The United States Supreme Court announced on Thursday that it will consider a case that could dramatically change how federal elections are conducted by reviewing the “independent state legislature” theory, which would give state legislatures the authority to set rules for federal elections even if those rules violated state constitutions or helped facilitate partisan gerrymandering.
Just in: In an election case out of North Carolina, SCOTUS agrees to review the "independent state legislature" theory next term. Under that theory, state legislatures have broad power to set rules for federal elections, even if state courts say those rules are unconstitutional.
— SCOTUSblog (@SCOTUSblog) June 30, 2022
The case in question is Moore v. Harper, in which the North Carolina GOP argued that the state legislature could enact voting laws and write district maps free from the courts scrutiny.
The theory comes from the “Elections Clause” in Article 1, Section 4 of the U.S. Constitution, which states, “The Times, Places and Manner of holding Elections for Senators and Representatives, shall be prescribed in each State by the Legislature thereof; but the Congress may at any time by Law make or alter such Regulations, except as to the Places of chusing Senators.”
In their petition to the Supreme Court, North Carolina’s Republican lawmakers asserted that state courts could not question the legislature.
“By its plain text, the Elections Clause creates the power to regulate the times, places, and manner of federal elections and then vests that power in ‘the Legislature” of each State,’ ” they wrote. “It does not leave the States free to limit the legislature’s constitutionally vested power, or place it elsewhere in the State’s governmental machinery, as a matter of state law.”
The North Carolina Department of Justice argued that the Supreme Court should not examine the issue.
“Two decades ago, the North Carolina General Assembly passed a law expressly codifying the state courts’ authority to review legislative redistricting efforts,” the state’s brief stated. “At the same time, the legislature specifically authorized the state courts to ‘impose an interim districting plan’ in situations like the one giving rise to this appeal.
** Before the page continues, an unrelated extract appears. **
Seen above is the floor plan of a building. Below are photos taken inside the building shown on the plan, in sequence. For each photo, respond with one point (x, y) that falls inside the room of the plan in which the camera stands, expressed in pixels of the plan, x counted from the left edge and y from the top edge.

The North Carolina state courts thus have not ‘taken it upon themselves to set’ federal elections rules — the state legislature itself designed a statutory redistricting regime that expressly contemplates the courts’ involvement.”
Earlier this year, Justice Samuel Alito predicted that the state legislature in North Carolina “would succeed” in its argument, according to The Washington Post.
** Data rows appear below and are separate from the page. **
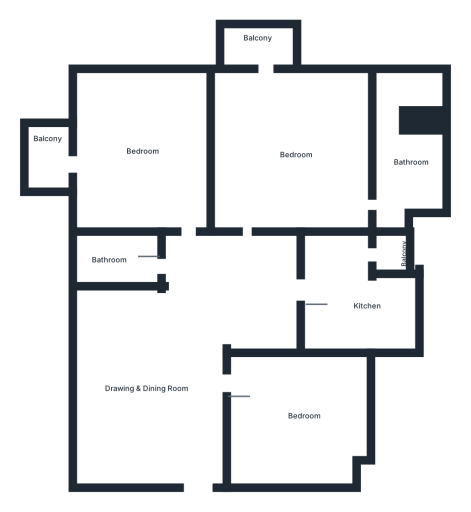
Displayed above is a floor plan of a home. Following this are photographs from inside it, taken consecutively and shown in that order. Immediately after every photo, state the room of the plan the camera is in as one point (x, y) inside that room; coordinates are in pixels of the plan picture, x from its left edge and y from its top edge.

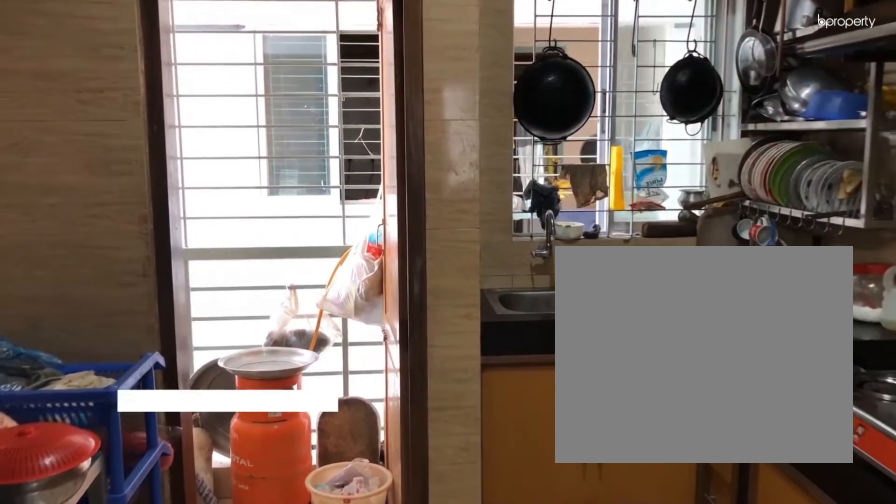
(337, 292)
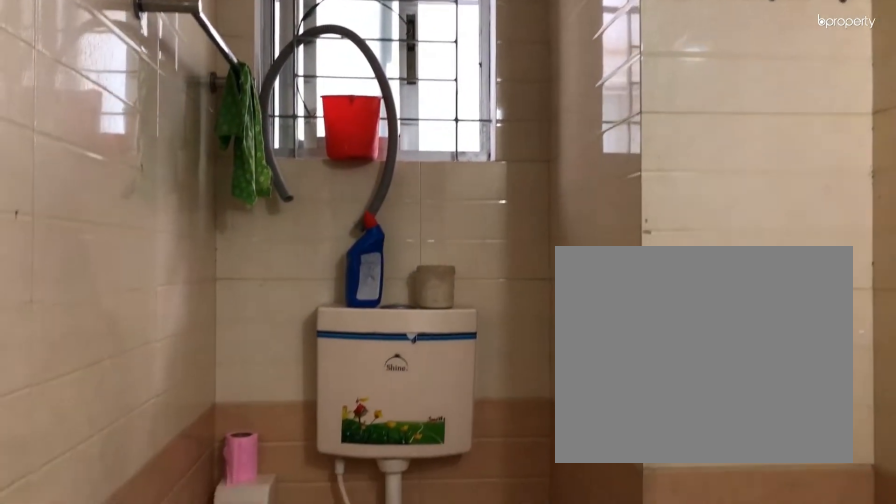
(119, 259)
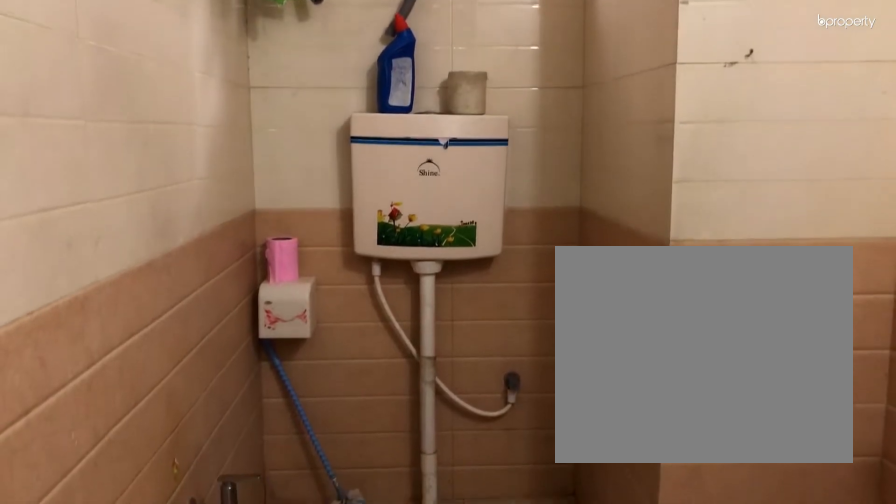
(119, 259)
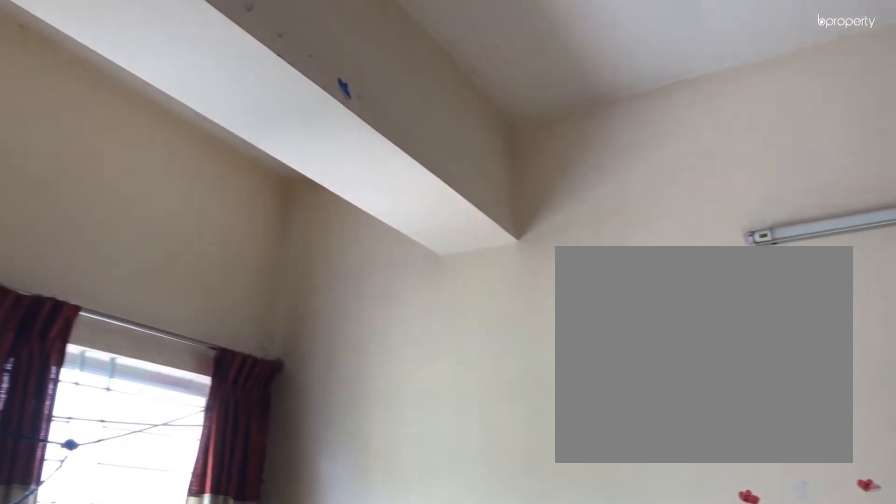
(149, 149)
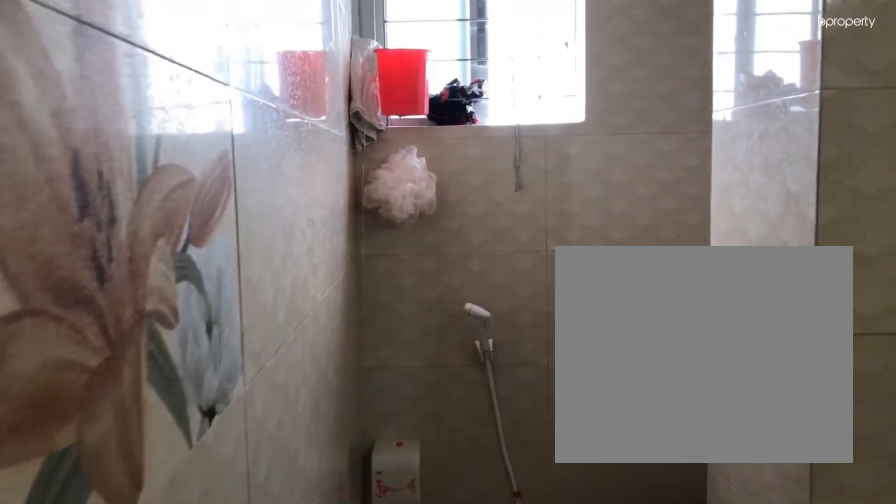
(398, 162)
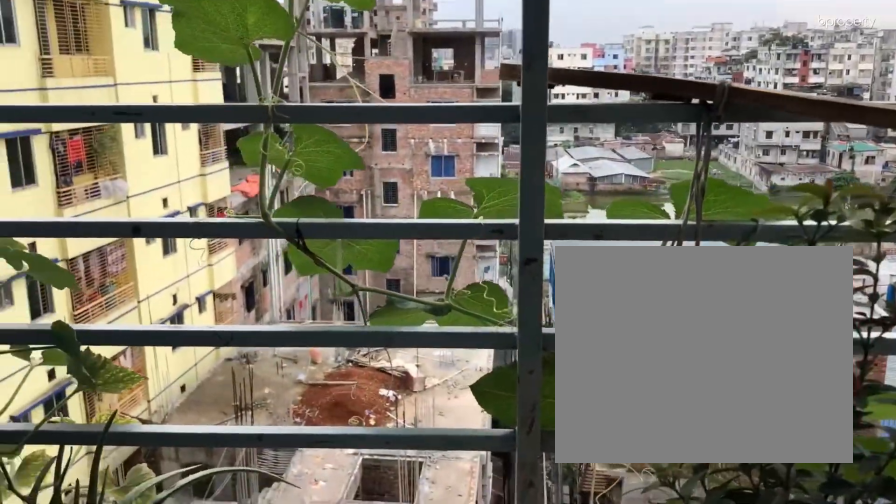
(257, 48)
“If the language of the Elections Clause is taken seriously, there must be some limit on the authority of state courts to countermand actions taken by state legislatures when they are prescribing rules for the conduct of federal elections,” wrote Alito, joined by Thomas and Gorsuch. “I think it is likely that the applicants would succeed in showing that the North Carolina Supreme Court exceeded those limits.”
In the months before the 2020 presidential elections, Justices Clarence Thomas, Samuel Alito, Neil Gorsuch and Brett Kavanaugh showed support for state legislatures over state courts with regards to rules for federal elections.
The Supreme Court will hear the case in the term that begins in October.